### REQUIRED TASK:
Can you format every line of the rows below as a JSON list of strings, with one string per line and any blank lines left out?

++++ TASK INPUT

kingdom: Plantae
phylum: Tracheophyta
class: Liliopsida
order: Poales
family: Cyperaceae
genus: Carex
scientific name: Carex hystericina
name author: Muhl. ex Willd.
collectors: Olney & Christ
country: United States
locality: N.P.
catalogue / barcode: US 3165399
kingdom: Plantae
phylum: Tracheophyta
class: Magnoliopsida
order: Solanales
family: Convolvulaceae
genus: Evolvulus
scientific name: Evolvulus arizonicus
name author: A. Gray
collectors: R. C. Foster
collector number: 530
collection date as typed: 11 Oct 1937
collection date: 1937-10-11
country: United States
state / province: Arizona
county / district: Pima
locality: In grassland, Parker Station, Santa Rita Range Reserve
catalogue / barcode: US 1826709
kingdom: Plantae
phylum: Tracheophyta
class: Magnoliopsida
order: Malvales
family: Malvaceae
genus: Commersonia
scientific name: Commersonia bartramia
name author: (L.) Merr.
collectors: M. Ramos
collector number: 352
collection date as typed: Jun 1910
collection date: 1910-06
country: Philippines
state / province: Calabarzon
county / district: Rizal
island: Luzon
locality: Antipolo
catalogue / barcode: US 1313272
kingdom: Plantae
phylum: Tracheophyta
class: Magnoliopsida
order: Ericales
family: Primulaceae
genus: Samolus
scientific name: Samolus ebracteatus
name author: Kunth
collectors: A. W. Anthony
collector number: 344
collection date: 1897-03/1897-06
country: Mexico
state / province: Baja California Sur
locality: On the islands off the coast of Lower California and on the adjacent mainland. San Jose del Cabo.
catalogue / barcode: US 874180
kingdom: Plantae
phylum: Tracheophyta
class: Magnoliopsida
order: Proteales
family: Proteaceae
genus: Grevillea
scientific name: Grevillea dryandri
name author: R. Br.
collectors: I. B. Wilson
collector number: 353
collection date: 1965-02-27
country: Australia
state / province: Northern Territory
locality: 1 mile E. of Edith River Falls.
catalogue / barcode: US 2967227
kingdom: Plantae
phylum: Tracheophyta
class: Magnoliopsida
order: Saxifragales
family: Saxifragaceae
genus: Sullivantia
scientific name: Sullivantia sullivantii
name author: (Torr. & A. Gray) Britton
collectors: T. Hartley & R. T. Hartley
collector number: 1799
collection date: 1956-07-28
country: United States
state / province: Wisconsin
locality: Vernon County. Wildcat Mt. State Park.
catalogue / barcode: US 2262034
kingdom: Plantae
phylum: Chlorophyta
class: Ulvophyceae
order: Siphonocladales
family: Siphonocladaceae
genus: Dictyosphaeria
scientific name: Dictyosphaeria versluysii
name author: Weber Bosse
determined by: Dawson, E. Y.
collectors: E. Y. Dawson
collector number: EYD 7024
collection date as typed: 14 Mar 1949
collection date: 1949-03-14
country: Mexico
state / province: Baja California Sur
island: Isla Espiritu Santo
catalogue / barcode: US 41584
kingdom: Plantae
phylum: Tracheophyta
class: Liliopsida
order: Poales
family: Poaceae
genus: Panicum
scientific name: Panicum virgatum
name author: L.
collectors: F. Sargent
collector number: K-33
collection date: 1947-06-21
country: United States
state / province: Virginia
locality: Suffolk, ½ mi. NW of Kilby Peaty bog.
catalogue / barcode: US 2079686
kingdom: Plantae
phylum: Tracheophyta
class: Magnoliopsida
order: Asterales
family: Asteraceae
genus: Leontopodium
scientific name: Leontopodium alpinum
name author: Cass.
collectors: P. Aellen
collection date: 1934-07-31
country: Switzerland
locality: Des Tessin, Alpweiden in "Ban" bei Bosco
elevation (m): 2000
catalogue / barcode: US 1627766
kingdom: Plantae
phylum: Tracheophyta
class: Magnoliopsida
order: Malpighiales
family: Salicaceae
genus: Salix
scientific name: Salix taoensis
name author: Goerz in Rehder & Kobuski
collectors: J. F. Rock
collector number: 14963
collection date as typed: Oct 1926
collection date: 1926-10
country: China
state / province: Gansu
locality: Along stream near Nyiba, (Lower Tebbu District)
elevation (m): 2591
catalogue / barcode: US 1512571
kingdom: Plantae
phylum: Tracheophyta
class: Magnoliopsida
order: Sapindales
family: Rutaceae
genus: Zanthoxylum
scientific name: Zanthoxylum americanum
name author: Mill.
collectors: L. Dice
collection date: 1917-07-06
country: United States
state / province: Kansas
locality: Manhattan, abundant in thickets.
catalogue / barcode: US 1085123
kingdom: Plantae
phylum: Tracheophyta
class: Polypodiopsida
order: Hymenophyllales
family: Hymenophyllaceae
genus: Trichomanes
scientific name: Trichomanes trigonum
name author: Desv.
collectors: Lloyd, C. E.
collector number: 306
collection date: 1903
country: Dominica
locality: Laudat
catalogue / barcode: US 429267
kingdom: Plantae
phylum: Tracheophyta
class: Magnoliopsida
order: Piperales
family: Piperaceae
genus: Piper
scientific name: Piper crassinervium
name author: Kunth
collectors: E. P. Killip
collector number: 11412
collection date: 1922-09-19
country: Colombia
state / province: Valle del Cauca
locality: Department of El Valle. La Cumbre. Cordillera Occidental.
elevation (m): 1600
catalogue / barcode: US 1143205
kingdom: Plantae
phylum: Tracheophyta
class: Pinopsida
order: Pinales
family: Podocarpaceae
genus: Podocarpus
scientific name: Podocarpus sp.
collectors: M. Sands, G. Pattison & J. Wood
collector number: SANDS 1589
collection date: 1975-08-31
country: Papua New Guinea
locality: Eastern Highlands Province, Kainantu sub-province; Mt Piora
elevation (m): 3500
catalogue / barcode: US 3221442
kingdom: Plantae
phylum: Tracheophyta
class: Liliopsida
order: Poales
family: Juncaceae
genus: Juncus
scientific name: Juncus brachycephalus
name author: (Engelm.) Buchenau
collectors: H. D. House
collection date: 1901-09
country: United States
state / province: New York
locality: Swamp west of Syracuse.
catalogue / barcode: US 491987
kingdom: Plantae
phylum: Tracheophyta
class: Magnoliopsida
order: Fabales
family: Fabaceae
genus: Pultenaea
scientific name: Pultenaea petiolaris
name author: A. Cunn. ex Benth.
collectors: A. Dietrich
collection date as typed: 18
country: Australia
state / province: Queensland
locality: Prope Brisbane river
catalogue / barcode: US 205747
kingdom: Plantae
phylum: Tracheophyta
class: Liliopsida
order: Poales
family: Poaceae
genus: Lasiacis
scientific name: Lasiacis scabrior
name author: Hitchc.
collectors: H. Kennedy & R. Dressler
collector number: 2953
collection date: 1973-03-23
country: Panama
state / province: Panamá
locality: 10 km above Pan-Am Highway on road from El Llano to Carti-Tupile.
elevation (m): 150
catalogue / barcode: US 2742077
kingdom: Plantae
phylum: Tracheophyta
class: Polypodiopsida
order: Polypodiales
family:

++++++++

### THE REPLY:
[
  "kingdom: Plantae",
  "phylum: Tracheophyta",
  "class: Liliopsida",
  "order: Poales",
  "family: Cyperaceae",
  "genus: Carex",
  "scientific name: Carex hystericina",
  "name author: Muhl. ex Willd.",
  "collectors: Olney & Christ",
  "country: United States",
  "locality: N.P.",
  "catalogue / barcode: US 3165399",
  "kingdom: Plantae",
  "phylum: Tracheophyta",
  "class: Magnoliopsida",
  "order: Solanales",
  "family: Convolvulaceae",
  "genus: Evolvulus",
  "scientific name: Evolvulus arizonicus",
  "name author: A. Gray",
  "collectors: R. C. Foster",
  "collector number: 530",
  "collection date as typed: 11 Oct 1937",
  "collection date: 1937-10-11",
  "country: United States",
  "state / province: Arizona",
  "county / district: Pima",
  "locality: In grassland, Parker Station, Santa Rita Range Reserve",
  "catalogue / barcode: US 1826709",
  "kingdom: Plantae",
  "phylum: Tracheophyta",
  "class: Magnoliopsida",
  "order: Malvales",
  "family: Malvaceae",
  "genus: Commersonia",
  "scientific name: Commersonia bartramia",
  "name author: (L.) Merr.",
  "collectors: M. Ramos",
  "collector number: 352",
  "collection date as typed: Jun 1910",
  "collection date: 1910-06",
  "country: Philippines",
  "state / province: Calabarzon",
  "county / district: Rizal",
  "island: Luzon",
  "locality: Antipolo",
  "catalogue / barcode: US 1313272",
  "kingdom: Plantae",
  "phylum: Tracheophyta",
  "class: Magnoliopsida",
  "order: Ericales",
  "family: Primulaceae",
  "genus: Samolus",
  "scientific name: Samolus ebracteatus",
  "name author: Kunth",
  "collectors: A. W. Anthony",
  "collector number: 344",
  "collection date: 1897-03/1897-06",
  "country: Mexico",
  "state / province: Baja California Sur",
  "locality: On the islands off the coast of Lower California and on the adjacent mainland. San Jose del Cabo.",
  "catalogue / barcode: US 874180",
  "kingdom: Plantae",
  "phylum: Tracheophyta",
  "class: Magnoliopsida",
  "order: Proteales",
  "family: Proteaceae",
  "genus: Grevillea",
  "scientific name: Grevillea dryandri",
  "name author: R. Br.",
  "collectors: I. B. Wilson",
  "collector number: 353",
  "collection date: 1965-02-27",
  "country: Australia",
  "state / province: Northern Territory",
  "locality: 1 mile E. of Edith River Falls.",
  "catalogue / barcode: US 2967227",
  "kingdom: Plantae",
  "phylum: Tracheophyta",
  "class: Magnoliopsida",
  "order: Saxifragales",
  "family: Saxifragaceae",
  "genus: Sullivantia",
  "scientific name: Sullivantia sullivantii",
  "name author: (Torr. & A. Gray) Britton",
  "collectors: T. Hartley & R. T. Hartley",
  "collector number: 1799",
  "collection date: 1956-07-28",
  "country: United States",
  "state / province: Wisconsin",
  "locality: Vernon County. Wildcat Mt. State Park.",
  "catalogue / barcode: US 2262034",
  "kingdom: Plantae",
  "phylum: Chlorophyta",
  "class: Ulvophyceae",
  "order: Siphonocladales",
  "family: Siphonocladaceae",
  "genus: Dictyosphaeria",
  "scientific name: Dictyosphaeria versluysii",
  "name author: Weber Bosse",
  "determined by: Dawson, E. Y.",
  "collectors: E. Y. Dawson",
  "collector number: EYD 7024",
  "collection date as typed: 14 Mar 1949",
  "collection date: 1949-03-14",
  "country: Mexico",
  "state / province: Baja California Sur",
  "island: Isla Espiritu Santo",
  "catalogue / barcode: US 41584",
  "kingdom: Plantae",
  "phylum: Tracheophyta",
  "class: Liliopsida",
  "order: Poales",
  "family: Poaceae",
  "genus: Panicum",
  "scientific name: Panicum virgatum",
  "name author: L.",
  "collectors: F. Sargent",
  "collector number: K-33",
  "collection date: 1947-06-21",
  "country: United States",
  "state / province: Virginia",
  "locality: Suffolk, ½ mi. NW of Kilby Peaty bog.",
  "catalogue / barcode: US 2079686",
  "kingdom: Plantae",
  "phylum: Tracheophyta",
  "class: Magnoliopsida",
  "order: Asterales",
  "family: Asteraceae",
  "genus: Leontopodium",
  "scientific name: Leontopodium alpinum",
  "name author: Cass.",
  "collectors: P. Aellen",
  "collection date: 1934-07-31",
  "country: Switzerland",
  "locality: Des Tessin, Alpweiden in \"Ban\" bei Bosco",
  "elevation (m): 2000",
  "catalogue / barcode: US 1627766",
  "kingdom: Plantae",
  "phylum: Tracheophyta",
  "class: Magnoliopsida",
  "order: Malpighiales",
  "family: Salicaceae",
  "genus: Salix",
  "scientific name: Salix taoensis",
  "name author: Goerz in Rehder & Kobuski",
  "collectors: J. F. Rock",
  "collector number: 14963",
  "collection date as typed: Oct 1926",
  "collection date: 1926-10",
  "country: China",
  "state / province: Gansu",
  "locality: Along stream near Nyiba, (Lower Tebbu District)",
  "elevation (m): 2591",
  "catalogue / barcode: US 1512571",
  "kingdom: Plantae",
  "phylum: Tracheophyta",
  "class: Magnoliopsida",
  "order: Sapindales",
  "family: Rutaceae",
  "genus: Zanthoxylum",
  "scientific name: Zanthoxylum americanum",
  "name author: Mill.",
  "collectors: L. Dice",
  "collection date: 1917-07-06",
  "country: United States",
  "state / province: Kansas",
  "locality: Manhattan, abundant in thickets.",
  "catalogue / barcode: US 1085123",
  "kingdom: Plantae",
  "phylum: Tracheophyta",
  "class: Polypodiopsida",
  "order: Hymenophyllales",
  "family: Hymenophyllaceae",
  "genus: Trichomanes",
  "scientific name: Trichomanes trigonum",
  "name author: Desv.",
  "collectors: Lloyd, C. E.",
  "collector number: 306",
  "collection date: 1903",
  "country: Dominica",
  "locality: Laudat",
  "catalogue / barcode: US 429267",
  "kingdom: Plantae",
  "phylum: Tracheophyta",
  "class: Magnoliopsida",
  "order: Piperales",
  "family: Piperaceae",
  "genus: Piper",
  "scientific name: Piper crassinervium",
  "name author: Kunth",
  "collectors: E. P. Killip",
  "collector number: 11412",
  "collection date: 1922-09-19",
  "country: Colombia",
  "state / province: Valle del Cauca",
  "locality: Department of El Valle. La Cumbre. Cordillera Occidental.",
  "elevation (m): 1600",
  "catalogue / barcode: US 1143205",
  "kingdom: Plantae",
  "phylum: Tracheophyta",
  "class: Pinopsida",
  "order: Pinales",
  "family: Podocarpaceae",
  "genus: Podocarpus",
  "scientific name: Podocarpus sp.",
  "collectors: M. Sands, G. Pattison & J. Wood",
  "collector number: SANDS 1589",
  "collection date: 1975-08-31",
  "country: Papua New Guinea",
  "locality: Eastern Highlands Province, Kainantu sub-province; Mt Piora",
  "elevation (m): 3500",
  "catalogue / barcode: US 3221442",
  "kingdom: Plantae",
  "phylum: Tracheophyta",
  "class: Liliopsida",
  "order: Poales",
  "family: Juncaceae",
  "genus: Juncus",
  "scientific name: Juncus brachycephalus",
  "name author: (Engelm.) Buchenau",
  "collectors: H. D. House",
  "collection date: 1901-09",
  "country: United States",
  "state / province: New York",
  "locality: Swamp west of Syracuse.",
  "catalogue / barcode: US 491987",
  "kingdom: Plantae",
  "phylum: Tracheophyta",
  "class: Magnoliopsida",
  "order: Fabales",
  "family: Fabaceae",
  "genus: Pultenaea",
  "scientific name: Pultenaea petiolaris",
  "name author: A. Cunn. ex Benth.",
  "collectors: A. Dietrich",
  "collection date as typed: 18",
  "country: Australia",
  "state / province: Queensland",
  "locality: Prope Brisbane river",
  "catalogue / barcode: US 205747",
  "kingdom: Plantae",
  "phylum: Tracheophyta",
  "class: Liliopsida",
  "order: Poales",
  "family: Poaceae",
  "genus: Lasiacis",
  "scientific name: Lasiacis scabrior",
  "name author: Hitchc.",
  "collectors: H. Kennedy & R. Dressler",
  "collector number: 2953",
  "collection date: 1973-03-23",
  "country: Panama",
  "state / province: Panamá",
  "locality: 10 km above Pan-Am Highway on road from El Llano to Carti-Tupile.",
  "elevation (m): 150",
  "catalogue / barcode: US 2742077",
  "kingdom: Plantae",
  "phylum: Tracheophyta",
  "class: Polypodiopsida",
  "order: Polypodiales",
  "family:"
]